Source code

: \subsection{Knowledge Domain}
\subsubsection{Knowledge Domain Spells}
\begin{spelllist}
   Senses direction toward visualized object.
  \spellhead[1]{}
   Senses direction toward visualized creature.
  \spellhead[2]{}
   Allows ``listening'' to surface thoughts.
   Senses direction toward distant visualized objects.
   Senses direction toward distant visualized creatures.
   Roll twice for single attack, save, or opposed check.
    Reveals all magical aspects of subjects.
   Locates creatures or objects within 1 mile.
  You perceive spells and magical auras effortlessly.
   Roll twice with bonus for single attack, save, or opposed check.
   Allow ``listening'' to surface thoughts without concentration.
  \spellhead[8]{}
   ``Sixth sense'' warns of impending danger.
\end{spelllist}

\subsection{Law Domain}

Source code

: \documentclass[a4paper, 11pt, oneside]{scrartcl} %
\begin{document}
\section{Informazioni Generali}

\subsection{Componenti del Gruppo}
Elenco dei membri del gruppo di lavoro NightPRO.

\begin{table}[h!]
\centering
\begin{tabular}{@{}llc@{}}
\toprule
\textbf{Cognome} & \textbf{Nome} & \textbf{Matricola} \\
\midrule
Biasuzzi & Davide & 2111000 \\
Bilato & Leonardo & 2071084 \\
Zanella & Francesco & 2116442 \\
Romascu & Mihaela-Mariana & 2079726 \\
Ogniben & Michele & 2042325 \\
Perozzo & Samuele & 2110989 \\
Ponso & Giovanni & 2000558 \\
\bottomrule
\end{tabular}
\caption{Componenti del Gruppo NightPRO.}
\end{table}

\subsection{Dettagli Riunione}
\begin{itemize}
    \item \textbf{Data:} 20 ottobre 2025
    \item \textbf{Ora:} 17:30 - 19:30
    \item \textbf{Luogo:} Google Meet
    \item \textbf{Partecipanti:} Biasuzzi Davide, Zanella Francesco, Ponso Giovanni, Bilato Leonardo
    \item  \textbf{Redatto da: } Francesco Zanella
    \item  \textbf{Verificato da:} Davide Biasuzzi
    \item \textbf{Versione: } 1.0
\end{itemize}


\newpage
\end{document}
|---|
TASK DIRECTIONS → Beginning with the line containing "Roll twice with" and ending with the line containing "Bilato & Leonardo & 2071084 \\", extract those lines exactly from the listing above, and only those.

PROBLEM SOLUTION →
   Roll twice with bonus for single attack, save, or opposed check.
   Allow ``listening'' to surface thoughts without concentration.
  \spellhead[8]{}
   ``Sixth sense'' warns of impending danger.
\end{spelllist}

\subsection{Law Domain}

Source code

: \documentclass[a4paper, 11pt, oneside]{scrartcl} %
\begin{document}
\section{Informazioni Generali}

\subsection{Componenti del Gruppo}
Elenco dei membri del gruppo di lavoro NightPRO.

\begin{table}[h!]
\centering
\begin{tabular}{@{}llc@{}}
\toprule
\textbf{Cognome} & \textbf{Nome} & \textbf{Matricola} \\
\midrule
Biasuzzi & Davide & 2111000 \\
Bilato & Leonardo & 2071084 \\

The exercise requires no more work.